Before those NOTB move on, please read this recent warning from Open Democracy:
"In this two-part exposé, Kenneth Roy, editor of the Scottish Review, reveals the true nature of the long-awaited 'privacy principles' and the back-door introduction of a compulsory ID scheme for Scotland. In both cases, it is the liberties of children that are first on the line. In addition to the intrinsic importance of what happens in Scotland, there are two reasons why everyone across the UK should be alert to warnings of this kind. OurKingdom and openDemocracy played a big role in the 2009 Convention on Modern Liberty. This was a"wake up call" about the dangers of the database state. The evidence it brought together shows that there is a driving state-culture pushing for the penetration of information on citizens and central control of that information, while people are far too complacent and trusting about what this process is, which is being developed with minimal publicity. This is the first reason. Second, from the Poll Tax to the Scottish Consitutional Convention, in both bad ways and good, what happens in Scotland today can impact on what happens in London tomorrow.
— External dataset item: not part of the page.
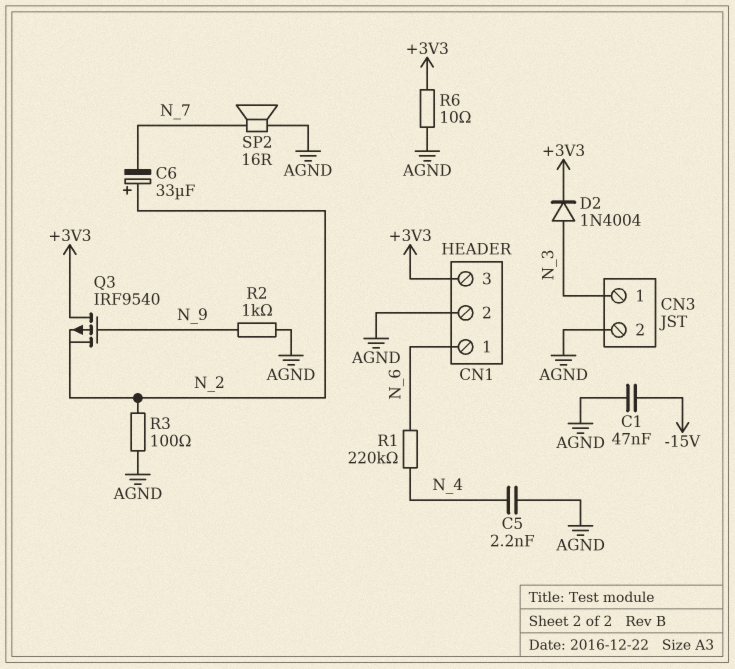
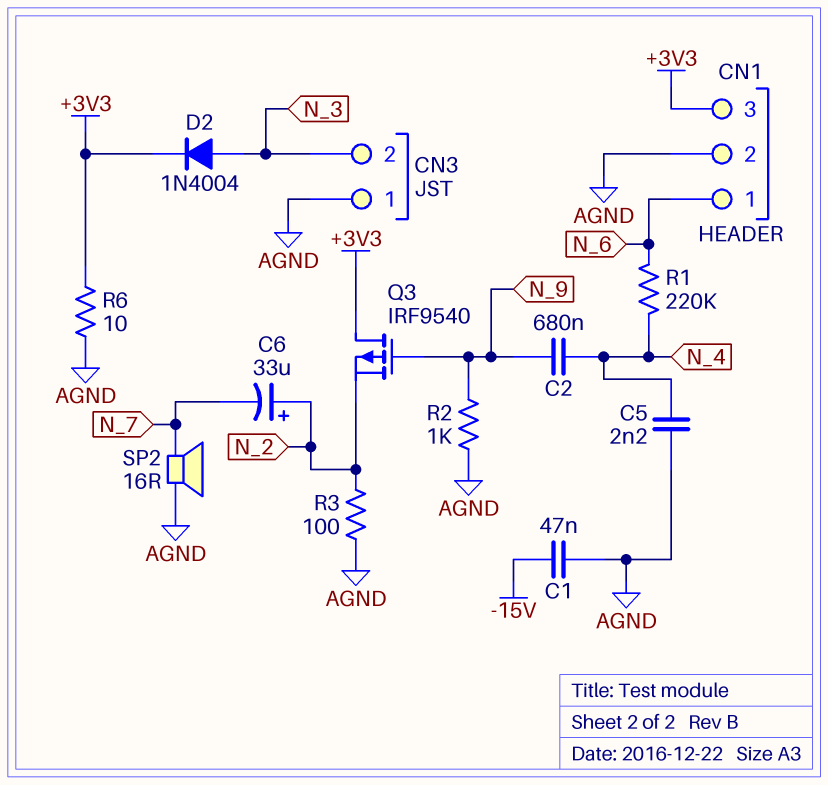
C2: none -> 680nF (N_4, N_9)
CN3 pin 1: N_3 -> AGND
CN3 pin 2: AGND -> N_3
This is a warning!
For the rest of Kenneth's excellent articles and other recent coverage, please visit this forum thread:
Now it's time for increased oversight of those in public office.
Being in a position of power skews the balance between privacy of the individual and harm to the population in general.
Whilst ther is no need for the state to scrutinise the life of Joe Average, there is every need for Joe Average to know the state is being properly overseen in what it does in his name.
Suboptimal Planet asked "Once this bill passes, will we be as free as we were in 1997?"
The short answer is no, but we will certainly be more free than we were in the latter days of New Labour's reign of terror.
For example, pre-charge detention has been reduced to 14 days - it used to be 48 hours before Tony Blair started creeping up the length of time to 14 days and then beyond.
Essentially gave any Minister the right to change any piece of legislation. The Tories and LibDems voted solidly against it at the time, plus six Labour rebels and the minor parties, but that they are in govt it suits them to use it.
I recently had my dna , fingerprints and photograph taken as a result of lies told by my ex, a high ranking police officer. I was declared Not guilty at court but cannot get my details removed. In my profession I regularly leave my dna in houses that I view with clients. Should a house I view be burgled I may well be arrested on suspicion of that based on the fact that my dna and fingerprints are found
Some of this stuff reminds me of a piece of Chris Rock's stand up work on YouTube. The bit about a war going on between black people and n*****s, and how the latter want credit for something you're supposed to do as a matter of course.
"Well, we're going to stop holding the DNA of *innocent* people"
You stupid m**********rs, the ECHR told the *previous* government to do that.
I can only hope that, were a government spokesman asked *when* they plan to repeal the moronic drawn porn laws, they do not reply "S**t I don't know, keeping it *real*"
Remember why juries were abandoned for fraud - because cases were so complex and detailed that trials took over a year.
In that time jury members were off sick with flu, childbirth and all the other excuses, or reasons, that keep us from work. When three jury members were permanently off the bench, perhaps through death, emigration, debilitation or any other reason, then the trial collapsed and had to be restarted. In practice it is impossible to try such complex cases.
So what happens in future, are the spivs to be given a free pardon ?
The law cannot compel a trader to simplify his, or her, activiies. It can't compel simplified accounting of complex business, hundreds of thousands of transactions with mergers and break ups along the way. The issue often hinges on the trivial matters of were individual deals legal or crooked.
I need answers.
"It also drew on views put forward by the public through the radical Your Freedom website set up after the coalition government came to power."
Was that the website that was flooded with an overwhelming number requests to legalise cannabis. They conviently ignore that.